PROBLEM DETAILS:
Rewrite the rows below as a JSON list of strings with one string per line, skipping any blank lines and leaving the pictures out.
══════════
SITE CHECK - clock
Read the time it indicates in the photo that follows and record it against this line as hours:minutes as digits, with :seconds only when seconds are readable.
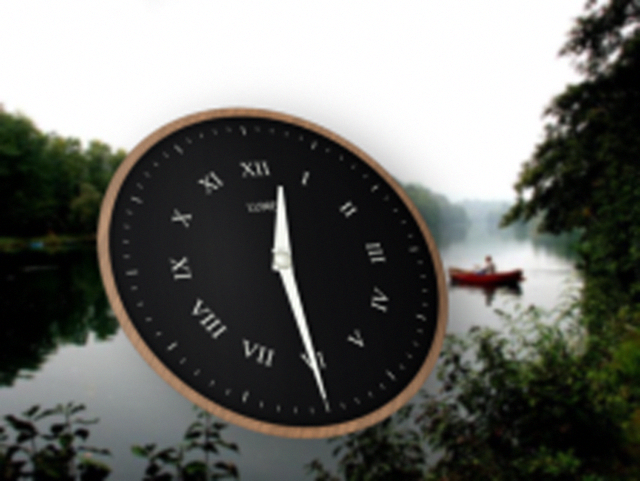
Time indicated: 12:30
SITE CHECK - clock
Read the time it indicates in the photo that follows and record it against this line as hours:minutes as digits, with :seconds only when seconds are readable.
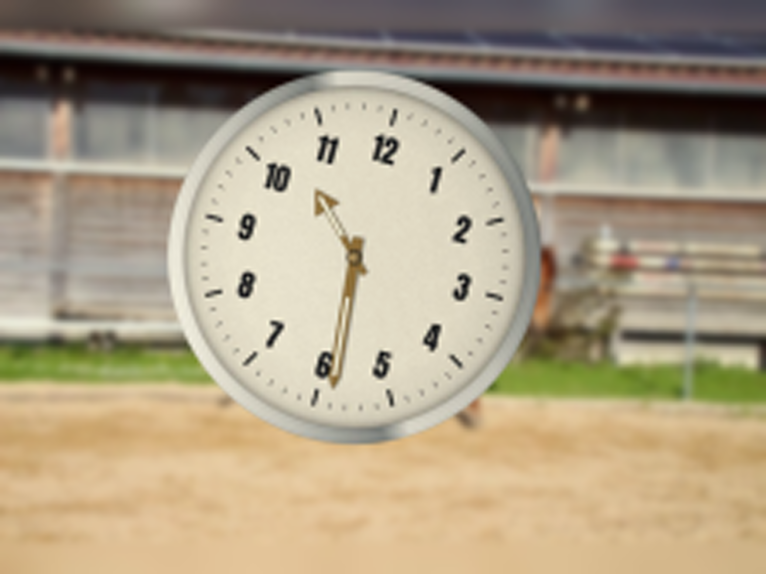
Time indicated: 10:29
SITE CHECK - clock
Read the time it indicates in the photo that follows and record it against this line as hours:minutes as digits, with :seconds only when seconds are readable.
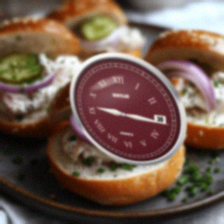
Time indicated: 9:16
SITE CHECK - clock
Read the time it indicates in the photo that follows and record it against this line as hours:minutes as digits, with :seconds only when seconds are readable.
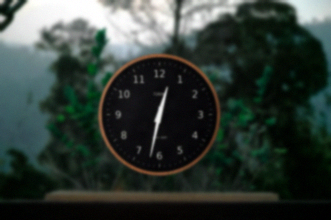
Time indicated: 12:32
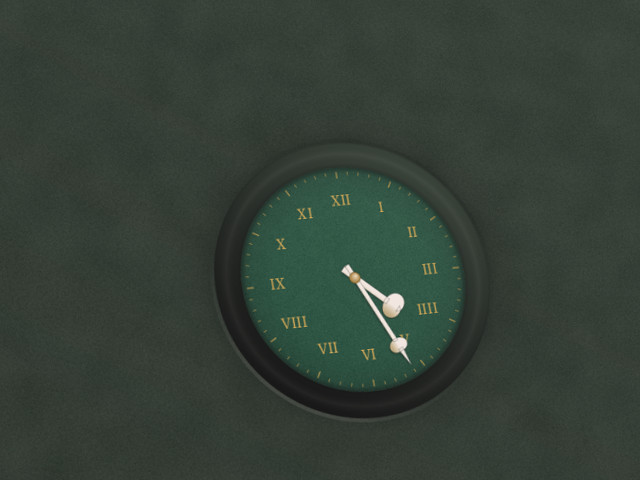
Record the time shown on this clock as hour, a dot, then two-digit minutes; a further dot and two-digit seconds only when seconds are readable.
4.26
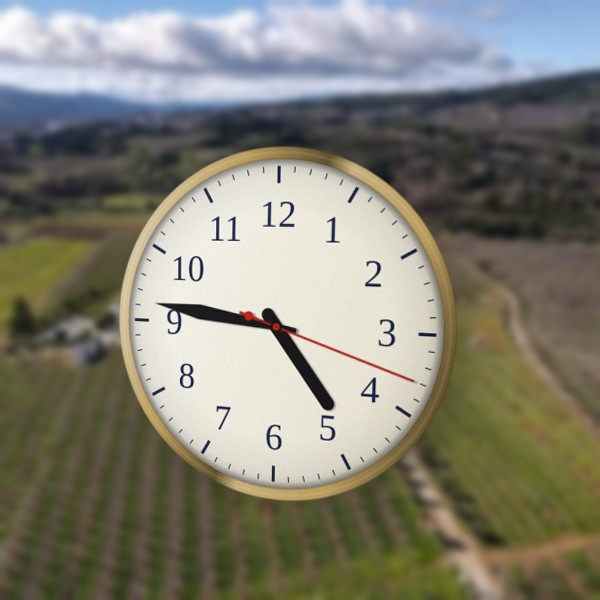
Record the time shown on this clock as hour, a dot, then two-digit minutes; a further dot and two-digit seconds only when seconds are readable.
4.46.18
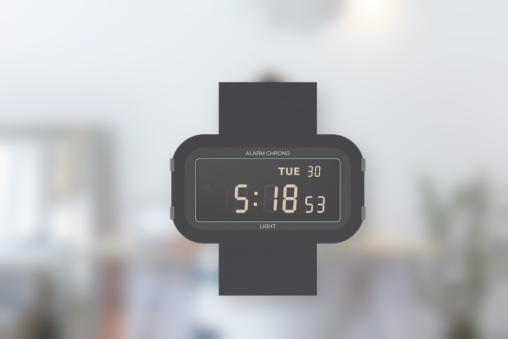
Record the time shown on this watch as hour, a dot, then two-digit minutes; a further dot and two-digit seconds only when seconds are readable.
══════════
CORRECT RESULT:
[
  "SITE CHECK - clock",
  "Read the time it indicates in the photo that follows and record it against this line as hours:minutes as digits, with :seconds only when seconds are readable.",
  "Time indicated: 12:30",
  "SITE CHECK - clock",
  "Read the time it indicates in the photo that follows and record it against this line as hours:minutes as digits, with :seconds only when seconds are readable.",
  "Time indicated: 10:29",
  "SITE CHECK - clock",
  "Read the time it indicates in the photo that follows and record it against this line as hours:minutes as digits, with :seconds only when seconds are readable.",
  "Time indicated: 9:16",
  "SITE CHECK - clock",
  "Read the time it indicates in the photo that follows and record it against this line as hours:minutes as digits, with :seconds only when seconds are readable.",
  "Time indicated: 12:32",
  "Record the time shown on this clock as hour, a dot, then two-digit minutes; a further dot and two-digit seconds only when seconds are readable.",
  "4.26",
  "Record the time shown on this clock as hour, a dot, then two-digit minutes; a further dot and two-digit seconds only when seconds are readable.",
  "4.46.18",
  "Record the time shown on this watch as hour, a dot, then two-digit minutes; a further dot and two-digit seconds only when seconds are readable."
]